Potential design to slow aging
In essence, the team’s engineered gene oscillator ensures the cells don’t remain in any one state long enough to age. “Our results establish a connection between gene network architecture and cellular longevity that could lead to rationally designed gene circuits that slow aging,” the researchers wrote in the 2023 report.
This engineered process increased the life span of yeast cells by 82% compared with that of control cells.
“This type of engineering-based approach is called ‘synthetic biology,’” Nan Hao, associate director of UCSD’s Synthetic Biology Institute and senior author of the study, tells MDLinx. “We engineered a gene oscillator in the cell under guidance of computer simulations, and it can indeed extend the cell’s lifespan very effectively.”

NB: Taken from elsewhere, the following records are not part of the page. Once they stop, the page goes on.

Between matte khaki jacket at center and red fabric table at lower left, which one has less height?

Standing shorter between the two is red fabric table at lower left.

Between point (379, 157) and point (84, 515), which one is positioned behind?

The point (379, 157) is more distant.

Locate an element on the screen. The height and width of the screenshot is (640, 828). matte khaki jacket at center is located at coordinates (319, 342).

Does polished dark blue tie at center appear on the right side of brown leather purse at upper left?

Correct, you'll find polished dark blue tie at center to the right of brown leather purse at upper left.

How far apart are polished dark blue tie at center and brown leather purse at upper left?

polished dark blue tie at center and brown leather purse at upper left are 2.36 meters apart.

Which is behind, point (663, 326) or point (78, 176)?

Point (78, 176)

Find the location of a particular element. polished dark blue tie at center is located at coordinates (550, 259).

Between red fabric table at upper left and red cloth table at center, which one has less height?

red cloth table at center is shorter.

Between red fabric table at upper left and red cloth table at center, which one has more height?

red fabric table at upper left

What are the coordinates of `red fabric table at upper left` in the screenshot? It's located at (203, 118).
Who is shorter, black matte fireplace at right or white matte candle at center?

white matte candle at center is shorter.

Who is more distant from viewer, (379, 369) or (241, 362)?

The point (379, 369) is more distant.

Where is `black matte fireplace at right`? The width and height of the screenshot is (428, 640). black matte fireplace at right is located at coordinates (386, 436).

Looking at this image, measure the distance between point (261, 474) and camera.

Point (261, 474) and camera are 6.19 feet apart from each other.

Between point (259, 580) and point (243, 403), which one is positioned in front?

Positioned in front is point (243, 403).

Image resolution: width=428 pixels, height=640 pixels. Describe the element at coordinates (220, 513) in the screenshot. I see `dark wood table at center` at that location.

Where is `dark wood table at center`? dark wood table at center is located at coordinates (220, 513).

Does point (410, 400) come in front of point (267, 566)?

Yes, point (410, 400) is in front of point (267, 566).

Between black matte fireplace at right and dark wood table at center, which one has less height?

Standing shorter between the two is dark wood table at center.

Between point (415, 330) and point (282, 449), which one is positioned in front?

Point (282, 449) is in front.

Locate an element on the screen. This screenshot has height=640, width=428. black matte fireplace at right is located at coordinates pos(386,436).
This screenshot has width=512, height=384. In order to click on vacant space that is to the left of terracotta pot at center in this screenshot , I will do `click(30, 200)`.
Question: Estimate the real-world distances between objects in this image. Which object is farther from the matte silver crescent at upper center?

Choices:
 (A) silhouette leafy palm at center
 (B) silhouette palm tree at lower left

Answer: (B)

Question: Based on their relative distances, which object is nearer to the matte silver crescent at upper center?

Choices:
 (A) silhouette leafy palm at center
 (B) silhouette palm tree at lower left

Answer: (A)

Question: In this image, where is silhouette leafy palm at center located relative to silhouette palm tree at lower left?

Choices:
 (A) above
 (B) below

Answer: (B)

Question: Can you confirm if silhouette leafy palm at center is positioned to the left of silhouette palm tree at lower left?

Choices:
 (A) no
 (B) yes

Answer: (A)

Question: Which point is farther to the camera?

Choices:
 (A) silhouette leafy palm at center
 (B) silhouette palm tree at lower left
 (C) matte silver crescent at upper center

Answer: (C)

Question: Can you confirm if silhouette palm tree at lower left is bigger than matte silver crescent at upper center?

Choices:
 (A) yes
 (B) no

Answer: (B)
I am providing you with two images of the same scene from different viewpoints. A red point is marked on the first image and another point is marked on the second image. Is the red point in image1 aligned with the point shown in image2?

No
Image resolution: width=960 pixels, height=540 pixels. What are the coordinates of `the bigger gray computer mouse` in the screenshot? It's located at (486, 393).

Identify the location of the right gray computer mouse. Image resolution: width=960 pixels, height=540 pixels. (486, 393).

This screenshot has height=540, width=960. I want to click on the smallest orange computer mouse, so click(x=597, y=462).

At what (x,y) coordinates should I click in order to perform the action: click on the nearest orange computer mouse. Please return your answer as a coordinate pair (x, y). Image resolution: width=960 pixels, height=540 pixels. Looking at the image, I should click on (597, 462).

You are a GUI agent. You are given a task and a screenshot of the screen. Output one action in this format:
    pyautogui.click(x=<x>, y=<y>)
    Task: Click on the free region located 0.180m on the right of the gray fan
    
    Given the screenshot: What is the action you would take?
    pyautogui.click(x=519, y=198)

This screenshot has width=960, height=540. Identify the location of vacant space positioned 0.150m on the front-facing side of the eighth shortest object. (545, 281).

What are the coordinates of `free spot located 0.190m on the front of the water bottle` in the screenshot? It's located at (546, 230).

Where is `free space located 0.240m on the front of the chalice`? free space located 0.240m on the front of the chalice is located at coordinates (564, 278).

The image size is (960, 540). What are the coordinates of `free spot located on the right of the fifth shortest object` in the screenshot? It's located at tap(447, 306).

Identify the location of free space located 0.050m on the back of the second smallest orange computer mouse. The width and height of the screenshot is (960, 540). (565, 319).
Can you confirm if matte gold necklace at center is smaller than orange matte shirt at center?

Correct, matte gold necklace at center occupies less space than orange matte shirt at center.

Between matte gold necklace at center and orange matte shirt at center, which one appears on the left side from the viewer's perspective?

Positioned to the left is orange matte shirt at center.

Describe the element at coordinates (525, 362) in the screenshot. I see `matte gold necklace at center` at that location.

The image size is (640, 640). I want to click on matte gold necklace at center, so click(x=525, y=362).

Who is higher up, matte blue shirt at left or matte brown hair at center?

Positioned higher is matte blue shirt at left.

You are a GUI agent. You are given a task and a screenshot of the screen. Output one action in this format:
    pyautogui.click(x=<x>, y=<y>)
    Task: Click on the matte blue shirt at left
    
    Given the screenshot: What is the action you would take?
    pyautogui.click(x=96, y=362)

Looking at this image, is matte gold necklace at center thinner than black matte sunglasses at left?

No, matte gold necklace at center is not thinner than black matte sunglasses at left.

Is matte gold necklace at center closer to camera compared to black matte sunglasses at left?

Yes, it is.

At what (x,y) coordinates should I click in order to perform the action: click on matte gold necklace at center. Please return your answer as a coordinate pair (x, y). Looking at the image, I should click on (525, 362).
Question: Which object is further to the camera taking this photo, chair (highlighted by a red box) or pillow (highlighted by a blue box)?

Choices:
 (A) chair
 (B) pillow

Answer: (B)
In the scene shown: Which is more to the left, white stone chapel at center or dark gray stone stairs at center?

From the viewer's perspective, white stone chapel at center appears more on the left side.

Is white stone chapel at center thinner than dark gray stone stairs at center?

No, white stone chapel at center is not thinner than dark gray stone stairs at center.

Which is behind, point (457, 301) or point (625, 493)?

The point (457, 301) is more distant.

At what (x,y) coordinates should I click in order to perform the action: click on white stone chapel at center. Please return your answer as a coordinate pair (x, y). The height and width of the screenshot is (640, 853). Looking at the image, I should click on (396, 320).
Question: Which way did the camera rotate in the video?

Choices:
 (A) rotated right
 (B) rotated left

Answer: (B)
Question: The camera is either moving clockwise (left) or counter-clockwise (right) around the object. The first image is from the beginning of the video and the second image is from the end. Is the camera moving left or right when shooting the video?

With a computer simulation of a cell’s typical aging circuit, the team could first run tests on the simulation before actually modifying the cells themselves. “This is the first time computationally guided synthetic biology and engineering principles were used to rationally redesign gene circuits and reprogram the aging process to effectively promote longevity,” Hao told Newswise.[]
Engineering and reprograming cellular functions
Hao also told MDLinx that the group’s findings were incredibly revealing: “The most interesting thing, for me, is the fact that we can use [an] engineering-based approach to rationally reprogram cell functions—even the complex process of cell aging. It worked so nicely.”
What are the implications of these findings? This research presents a sort of proof-of-concept, Hao says.
"The same strategy may be applicable for more complex organisms, including humans. We plan to test that in human cells, such as stem cells."
— Nan Hao, associate director, UCSD’s Synthetic Biology Institute
The future of medicine could also be impacted by this research, Hao adds. “Synthetic biology for engineering cells could be a powerful approach for advancing cell-based therapies against age-related diseases. This really opens the door to modify and enhance our cells, the same way electrical engineers fix our devices.”